There was some discussion of various problems such as relationships of lesbians with their children, what motivates women to choose lesbianism as a sexual alternative, the power relations in women-women relationships, agression toward boys, and the problems which lesbians have to face in their social and cultural milieu.
The group on women and sexuality discussed (in addition to those subjects mentioned earlier) the problem of women and madness, centering on the experiences of women from the Psychiatric Hospital of Tunja (Colombia).
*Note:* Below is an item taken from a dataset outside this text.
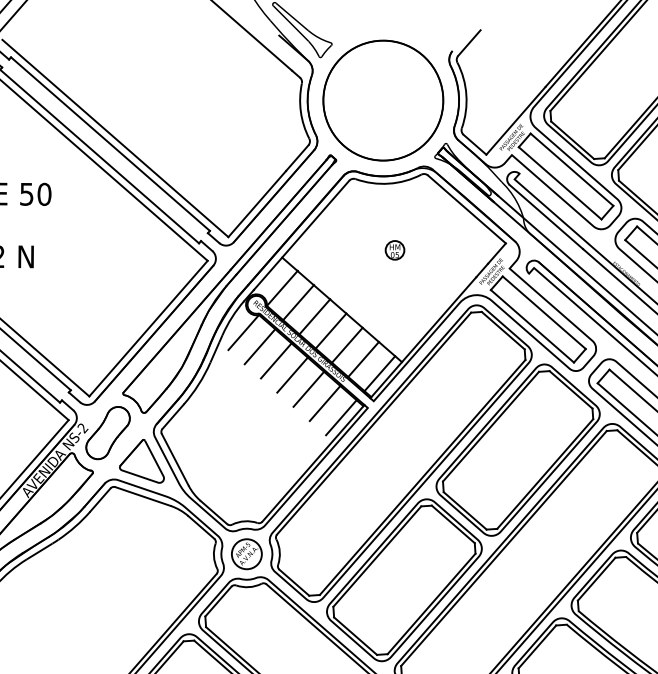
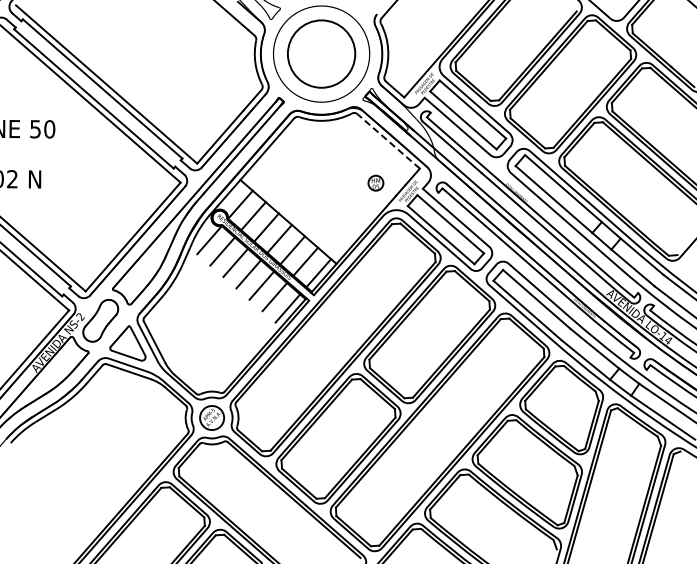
circle: (383, 99) -> (321, 53), size x0.7
line: (466, 209) -> (388, 141), solid -> dashed
part: (394, 249) -> (375, 182), moved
The majority of patients who go to therapists there are women, who go to deal with their daily problems — couple relationships, relationships with children, and with the community - and most of these cases are dealt with by internment in an institution and treatment with psychic drugs.
This kind of therapy for women was questioned and it was seen as an urgent necessity to make a more integrated analysis in this area, putting women's problems into the context of socio- economic conditions.
The whole experience of this group, the sharing and the discussion, is perhaps summed up in what one woman wrote about the conference:
Neither one, nor the other, but all. Neither sexual division, nor asexed sex Not chosen without choosing, nor shameful lovers Nor even casually pushed off.
Sex group without fear: one sex, two sexes, three sexes, thousands of sexes per person so that the fear of my body is the fear of the other sexes. The right to choose who to love is to live how we want.